## Work order
Set down the line that contains "tel: 02/411 68 83" and every line after it to the end of the entries, exactly as they stand and nothing more.

## Materials provided
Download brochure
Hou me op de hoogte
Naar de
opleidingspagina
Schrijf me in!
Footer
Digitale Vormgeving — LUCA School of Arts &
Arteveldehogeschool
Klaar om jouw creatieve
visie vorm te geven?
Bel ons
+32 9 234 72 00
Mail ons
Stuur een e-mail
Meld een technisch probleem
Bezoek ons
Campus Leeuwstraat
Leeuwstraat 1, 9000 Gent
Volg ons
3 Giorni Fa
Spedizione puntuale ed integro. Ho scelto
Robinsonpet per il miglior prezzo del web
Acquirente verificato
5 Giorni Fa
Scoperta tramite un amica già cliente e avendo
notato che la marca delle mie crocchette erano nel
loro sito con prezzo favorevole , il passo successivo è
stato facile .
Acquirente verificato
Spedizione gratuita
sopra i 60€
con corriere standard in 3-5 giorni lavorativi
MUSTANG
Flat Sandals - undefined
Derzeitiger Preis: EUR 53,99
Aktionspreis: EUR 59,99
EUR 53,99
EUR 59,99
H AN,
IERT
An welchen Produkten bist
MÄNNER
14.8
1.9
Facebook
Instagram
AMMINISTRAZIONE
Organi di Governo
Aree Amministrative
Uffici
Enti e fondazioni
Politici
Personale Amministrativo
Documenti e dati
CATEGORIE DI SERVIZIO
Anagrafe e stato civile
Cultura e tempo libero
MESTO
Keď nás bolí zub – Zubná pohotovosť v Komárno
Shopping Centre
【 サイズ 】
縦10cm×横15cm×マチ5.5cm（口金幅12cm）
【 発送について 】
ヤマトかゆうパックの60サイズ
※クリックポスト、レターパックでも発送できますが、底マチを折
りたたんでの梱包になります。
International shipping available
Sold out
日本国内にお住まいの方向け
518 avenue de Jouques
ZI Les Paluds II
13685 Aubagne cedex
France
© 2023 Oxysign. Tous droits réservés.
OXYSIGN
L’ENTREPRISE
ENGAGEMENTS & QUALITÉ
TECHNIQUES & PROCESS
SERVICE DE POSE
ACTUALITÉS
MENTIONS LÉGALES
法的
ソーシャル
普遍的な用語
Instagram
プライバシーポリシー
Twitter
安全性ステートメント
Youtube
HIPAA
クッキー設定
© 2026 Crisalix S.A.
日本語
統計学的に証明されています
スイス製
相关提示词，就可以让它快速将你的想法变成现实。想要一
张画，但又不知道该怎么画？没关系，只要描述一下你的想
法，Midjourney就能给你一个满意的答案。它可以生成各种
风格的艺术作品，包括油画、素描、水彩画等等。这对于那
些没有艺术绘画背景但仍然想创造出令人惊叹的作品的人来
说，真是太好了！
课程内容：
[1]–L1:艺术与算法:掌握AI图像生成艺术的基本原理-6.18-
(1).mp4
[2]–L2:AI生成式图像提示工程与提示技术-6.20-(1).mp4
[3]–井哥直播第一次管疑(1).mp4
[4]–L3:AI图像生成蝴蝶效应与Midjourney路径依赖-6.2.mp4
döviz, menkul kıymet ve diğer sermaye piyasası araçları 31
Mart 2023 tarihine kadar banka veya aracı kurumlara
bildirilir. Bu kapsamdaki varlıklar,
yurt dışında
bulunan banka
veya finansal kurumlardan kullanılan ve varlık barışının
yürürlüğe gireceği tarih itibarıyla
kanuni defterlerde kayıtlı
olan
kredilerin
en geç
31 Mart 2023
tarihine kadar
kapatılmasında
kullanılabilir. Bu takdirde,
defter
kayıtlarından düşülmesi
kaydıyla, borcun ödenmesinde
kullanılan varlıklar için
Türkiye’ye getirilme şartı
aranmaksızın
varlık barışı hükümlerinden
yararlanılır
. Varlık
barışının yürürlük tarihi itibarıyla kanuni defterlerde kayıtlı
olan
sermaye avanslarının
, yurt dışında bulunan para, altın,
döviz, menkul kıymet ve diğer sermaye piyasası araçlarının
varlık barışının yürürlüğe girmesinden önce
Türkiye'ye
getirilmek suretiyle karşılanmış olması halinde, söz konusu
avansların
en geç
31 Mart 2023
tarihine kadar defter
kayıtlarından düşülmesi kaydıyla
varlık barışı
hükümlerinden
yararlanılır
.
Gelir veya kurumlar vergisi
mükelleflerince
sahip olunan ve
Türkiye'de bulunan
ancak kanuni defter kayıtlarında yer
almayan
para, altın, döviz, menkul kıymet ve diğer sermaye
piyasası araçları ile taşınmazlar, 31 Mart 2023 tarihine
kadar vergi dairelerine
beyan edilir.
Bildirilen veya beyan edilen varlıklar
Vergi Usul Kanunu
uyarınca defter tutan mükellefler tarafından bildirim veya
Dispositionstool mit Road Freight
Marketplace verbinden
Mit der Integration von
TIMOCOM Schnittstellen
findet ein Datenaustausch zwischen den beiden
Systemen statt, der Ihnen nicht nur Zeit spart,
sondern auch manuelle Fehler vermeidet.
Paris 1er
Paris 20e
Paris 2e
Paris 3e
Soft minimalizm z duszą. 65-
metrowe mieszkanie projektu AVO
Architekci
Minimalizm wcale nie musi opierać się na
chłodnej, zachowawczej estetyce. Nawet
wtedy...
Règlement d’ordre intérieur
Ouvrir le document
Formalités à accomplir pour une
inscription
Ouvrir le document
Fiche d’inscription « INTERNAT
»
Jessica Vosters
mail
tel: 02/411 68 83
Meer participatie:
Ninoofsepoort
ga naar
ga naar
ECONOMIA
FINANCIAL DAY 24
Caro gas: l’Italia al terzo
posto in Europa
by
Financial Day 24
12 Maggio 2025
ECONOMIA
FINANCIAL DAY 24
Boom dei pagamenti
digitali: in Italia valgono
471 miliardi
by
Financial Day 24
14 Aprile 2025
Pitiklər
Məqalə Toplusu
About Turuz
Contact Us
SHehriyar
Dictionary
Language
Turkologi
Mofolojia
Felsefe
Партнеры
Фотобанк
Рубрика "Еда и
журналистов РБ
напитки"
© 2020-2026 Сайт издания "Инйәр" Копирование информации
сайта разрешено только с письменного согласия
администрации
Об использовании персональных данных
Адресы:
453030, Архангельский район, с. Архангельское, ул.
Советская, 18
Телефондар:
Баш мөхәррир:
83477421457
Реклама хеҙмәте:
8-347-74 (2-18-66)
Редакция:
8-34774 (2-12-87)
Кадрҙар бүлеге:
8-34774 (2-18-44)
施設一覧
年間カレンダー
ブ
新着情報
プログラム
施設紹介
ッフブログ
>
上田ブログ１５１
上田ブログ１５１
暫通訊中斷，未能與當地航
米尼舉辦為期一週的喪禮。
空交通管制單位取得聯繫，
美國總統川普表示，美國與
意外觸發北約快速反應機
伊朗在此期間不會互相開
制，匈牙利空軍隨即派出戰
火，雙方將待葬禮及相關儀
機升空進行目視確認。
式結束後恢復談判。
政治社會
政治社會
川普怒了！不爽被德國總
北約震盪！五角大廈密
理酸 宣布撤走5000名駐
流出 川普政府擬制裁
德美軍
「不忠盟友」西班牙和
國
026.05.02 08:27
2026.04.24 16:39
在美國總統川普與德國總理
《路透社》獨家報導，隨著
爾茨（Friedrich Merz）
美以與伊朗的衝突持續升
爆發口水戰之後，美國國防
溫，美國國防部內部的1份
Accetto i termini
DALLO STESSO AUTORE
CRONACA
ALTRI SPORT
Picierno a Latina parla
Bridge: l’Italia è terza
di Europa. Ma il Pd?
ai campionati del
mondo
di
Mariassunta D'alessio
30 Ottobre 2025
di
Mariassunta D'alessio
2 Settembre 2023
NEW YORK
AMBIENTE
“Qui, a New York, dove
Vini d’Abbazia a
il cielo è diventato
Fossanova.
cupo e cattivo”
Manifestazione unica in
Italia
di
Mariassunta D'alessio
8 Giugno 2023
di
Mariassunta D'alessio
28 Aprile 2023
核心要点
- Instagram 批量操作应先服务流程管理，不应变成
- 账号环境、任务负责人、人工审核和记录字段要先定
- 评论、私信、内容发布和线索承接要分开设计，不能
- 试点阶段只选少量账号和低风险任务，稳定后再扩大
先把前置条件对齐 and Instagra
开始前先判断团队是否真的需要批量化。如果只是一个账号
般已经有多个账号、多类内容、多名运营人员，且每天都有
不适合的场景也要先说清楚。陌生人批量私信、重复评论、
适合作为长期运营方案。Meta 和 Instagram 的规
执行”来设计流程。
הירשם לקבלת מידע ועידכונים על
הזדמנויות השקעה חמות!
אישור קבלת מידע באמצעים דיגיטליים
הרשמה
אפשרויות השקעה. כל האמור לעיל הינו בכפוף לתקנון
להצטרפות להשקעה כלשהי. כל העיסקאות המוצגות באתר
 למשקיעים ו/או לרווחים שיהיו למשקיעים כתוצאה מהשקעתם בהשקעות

## Response
tel: 02/411 68 83
Meer participatie:
Ninoofsepoort
ga naar
ga naar
ECONOMIA
FINANCIAL DAY 24
Caro gas: l’Italia al terzo
posto in Europa
by
Financial Day 24
12 Maggio 2025
ECONOMIA
FINANCIAL DAY 24
Boom dei pagamenti
digitali: in Italia valgono
471 miliardi
by
Financial Day 24
14 Aprile 2025
Pitiklər
Məqalə Toplusu
About Turuz
Contact Us
SHehriyar
Dictionary
Language
Turkologi
Mofolojia
Felsefe
Партнеры
Фотобанк
Рубрика "Еда и
журналистов РБ
напитки"
© 2020-2026 Сайт издания "Инйәр" Копирование информации
сайта разрешено только с письменного согласия
администрации
Об использовании персональных данных
Адресы:
453030, Архангельский район, с. Архангельское, ул.
Советская, 18
Телефондар:
Баш мөхәррир:
83477421457
Реклама хеҙмәте:
8-347-74 (2-18-66)
Редакция:
8-34774 (2-12-87)
Кадрҙар бүлеге:
8-34774 (2-18-44)
施設一覧
年間カレンダー
ブ
新着情報
プログラム
施設紹介
ッフブログ
>
上田ブログ１５１
上田ブログ１５１
暫通訊中斷，未能與當地航
米尼舉辦為期一週的喪禮。
空交通管制單位取得聯繫，
美國總統川普表示，美國與
意外觸發北約快速反應機
伊朗在此期間不會互相開
制，匈牙利空軍隨即派出戰
火，雙方將待葬禮及相關儀
機升空進行目視確認。
式結束後恢復談判。
政治社會
政治社會
川普怒了！不爽被德國總
北約震盪！五角大廈密
理酸 宣布撤走5000名駐
流出 川普政府擬制裁
德美軍
「不忠盟友」西班牙和
國
026.05.02 08:27
2026.04.24 16:39
在美國總統川普與德國總理
《路透社》獨家報導，隨著
爾茨（Friedrich Merz）
美以與伊朗的衝突持續升
爆發口水戰之後，美國國防
溫，美國國防部內部的1份
Accetto i termini
DALLO STESSO AUTORE
CRONACA
ALTRI SPORT
Picierno a Latina parla
Bridge: l’Italia è terza
di Europa. Ma il Pd?
ai campionati del
mondo
di
Mariassunta D'alessio
30 Ottobre 2025
di
Mariassunta D'alessio
2 Settembre 2023
NEW YORK
AMBIENTE
“Qui, a New York, dove
Vini d’Abbazia a
il cielo è diventato
Fossanova.
cupo e cattivo”
Manifestazione unica in
Italia
di
Mariassunta D'alessio
8 Giugno 2023
di
Mariassunta D'alessio
28 Aprile 2023
核心要点
- Instagram 批量操作应先服务流程管理，不应变成
- 账号环境、任务负责人、人工审核和记录字段要先定
- 评论、私信、内容发布和线索承接要分开设计，不能
- 试点阶段只选少量账号和低风险任务，稳定后再扩大
先把前置条件对齐 and Instagra
开始前先判断团队是否真的需要批量化。如果只是一个账号
般已经有多个账号、多类内容、多名运营人员，且每天都有
不适合的场景也要先说清楚。陌生人批量私信、重复评论、
适合作为长期运营方案。Meta 和 Instagram 的规
执行”来设计流程。
הירשם לקבלת מידע ועידכונים על
הזדמנויות השקעה חמות!
אישור קבלת מידע באמצעים דיגיטליים
הרשמה
אפשרויות השקעה. כל האמור לעיל הינו בכפוף לתקנון
להצטרפות להשקעה כלשהי. כל העיסקאות המוצגות באתר
 למשקיעים ו/או לרווחים שיהיו למשקיעים כתוצאה מהשקעתם בהשקעות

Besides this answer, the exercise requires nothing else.